Problem to solve
In this exercise, write out the data word for word and leave every image out.

╭──

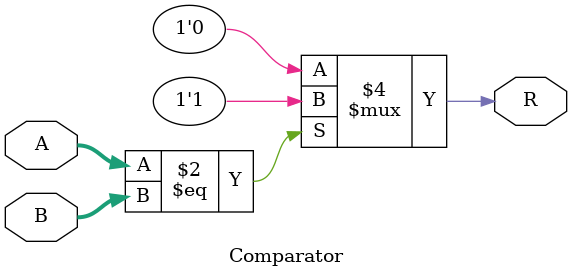
<source format=v>
module Comparator(A, B, R);

// I/O ports
input [15:0] A;
input [15:0] B;
output reg R;


always @( * )
begin
       if (A == B)
          R = 1'b1;
       else
          R = 1'b0;

end

endmodule
</source>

╰──

Solution to this task
<source format=v>
module Comparator(A, B, R);

// I/O ports
input [15:0] A;
input [15:0] B;
output reg R;


always @( * )
begin
       if (A == B)
          R = 1'b1;
       else
          R = 1'b0;

end

endmodule
</source>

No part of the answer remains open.